Okay, anyone could take a frog and place it in a cracked geode. If there’s nothing else but hearsay underpinning this example, it’s essentially useless. I’d like to see some photos that show the form of the creature.

This phenomenon, if there’s any reality to it, really fascinates me. Many creatures can achieve degrees of torpor and hibernation that enable them to live for months, sometimes years, without the conditions we normally consider necessary to sustain life. Reptiles and amphibians, in particular, have various legends associated with their abilities to stay alive in unlivable conditions.

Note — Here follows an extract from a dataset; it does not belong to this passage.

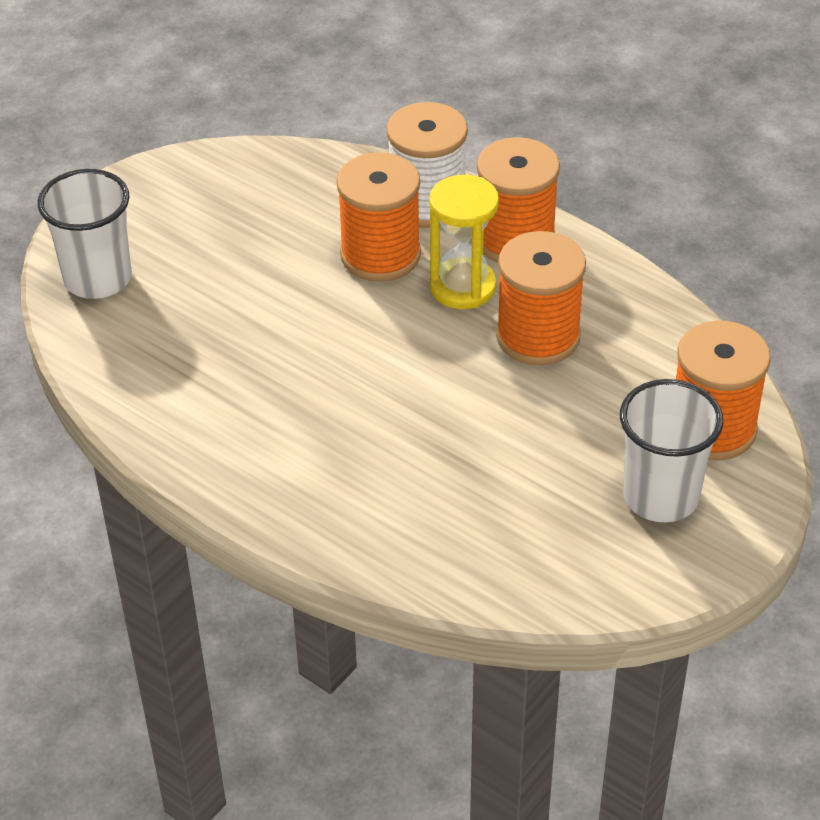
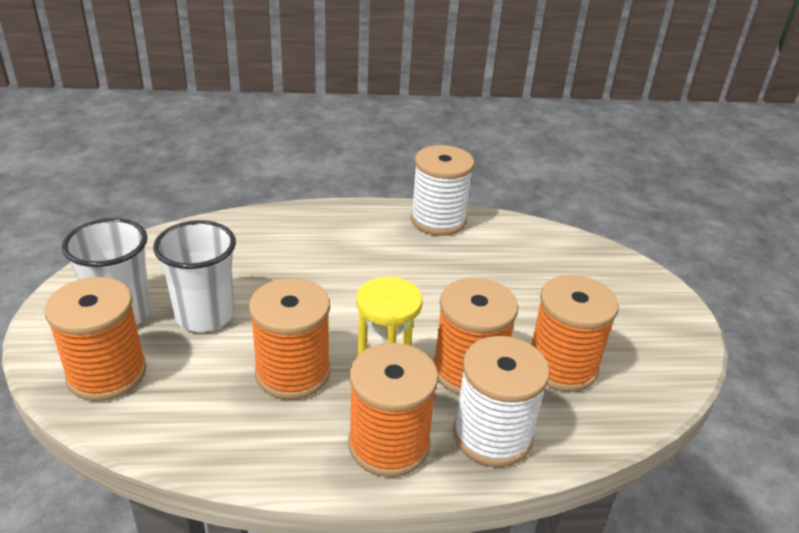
camera: 135 degrees right, 10 degrees down
(98, 279) = (595, 264): white cup -> white cup (205, 315)
(176, 431) = (438, 220): none -> white spool
(295, 215) = (562, 366): none -> orange spool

So, I just wonder, is it possible that there are a few, rare examples of a kind of “ultra-torpor” in which a creature can continue to live in such an environment as described in the various reports?

Even for claims where the frog supposedly hopped out of a frog-shaped cavity, limestone is very soft and easily worked - splitting a limestone boulder, then carving a frog-shaped impression in both halves would be trivial - certainly easy to do well enough to satisfy the credulous reporting we see in evidence regarding this phenomenon.

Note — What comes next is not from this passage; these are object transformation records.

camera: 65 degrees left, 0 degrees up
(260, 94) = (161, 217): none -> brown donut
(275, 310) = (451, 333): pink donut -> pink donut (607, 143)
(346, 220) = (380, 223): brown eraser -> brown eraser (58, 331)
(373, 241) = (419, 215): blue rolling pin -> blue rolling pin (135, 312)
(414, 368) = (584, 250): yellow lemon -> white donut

Just find a lungfish-in-dried-mud photo. That should do it.

These are animals that can go into suspended animation when their body tissues dry out…put them in water, and they revive. Can they survive for years this way?

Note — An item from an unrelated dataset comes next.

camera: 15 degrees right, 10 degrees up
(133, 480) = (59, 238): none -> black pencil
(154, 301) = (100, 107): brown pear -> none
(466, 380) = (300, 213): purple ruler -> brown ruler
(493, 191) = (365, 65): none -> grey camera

Here is a story about a Texas Horned Toad that was put into a time capsule at the base of a newly erected building and was discoved alive when the building was demolished 31 years later. It sounds like it might be true.

The adult organisms don’t survive, just the eggs (or egg-like structures).

You think so? I think it reeks of hoax.

Why?

Well it’s not as if the article gives any information surrounding the actual revelation at all. He was "lifted from his tomb, lifeless and covered with dust, and held aloft for all to see. " When was the stone unsealed? How was it unsealed? Doesn’t it seem more plausible that being the site was a demolition site, someone would have had access to the newly-uncovered stone well in advance of the public being there, and replaced the remains of the original with a dusty replacement? As to the excuse that “Besides, if Old Rip had been the subject of a hoax, how could anyone have come up with a live horned lizard in February when they were all hibernating underground?”, well that’s just about the sorriest excuse I’ve ever heard. Sure, most of them might be hibernating, but that certainly doesn’t preclude the notion that you could get your hands on one - the original was supposedly a kid’s pet, after all. And third, to think that anyone expected the frog to be alive, that anyone was on the edge of their seats waiting to see if he had survived is really on the outside boundaries of plausibility, in my opinion. Again, the article doesn’t clarify this, but it’s my bet that a few days before the “unveiling”, the paper ran an article about it, and mentioned oh-so-casually that there had been a lizard trapped in the tomb, setting the stage for a nifty publicity stunt.

There are no certifications by any scientists saying that the frog was indeed 31-some-odd years old referenced in the article. And if the article is correct in its statement that a stumping pol accidentally broke the frog’s leg off, and the Chamber of Commerce initially denied this, what makes you think they wouldn’t willing perpetrate a rather harmless, if corny, hoax?

Every bit of what TellMeI’mNotCrazy said, but also; was the presence of the lizard reported BEFORE the time capsule was scheduled to be opened?

Sorry, the whole thing just tries too hard to be convincing and it shows. At the same time as stinking of a hoax.
Also, but rather inconsequentially - if I’d been that kid, I’d have screamed and hollered until dad took the damn thing back out of the box.

My highschool was a Christian school which taught Young Earth Creationism. They used some of the examples cited as “evidence” that rocks form very quickly-- so quickly that a living frog could be trapped therein and then freed when the rock is broken! (Which, to them, “proves” that fossils in deep stone strata are not old, after all.)

Whenever I hear these stories, I always wonder if a Y.E.C. is behind the hoax.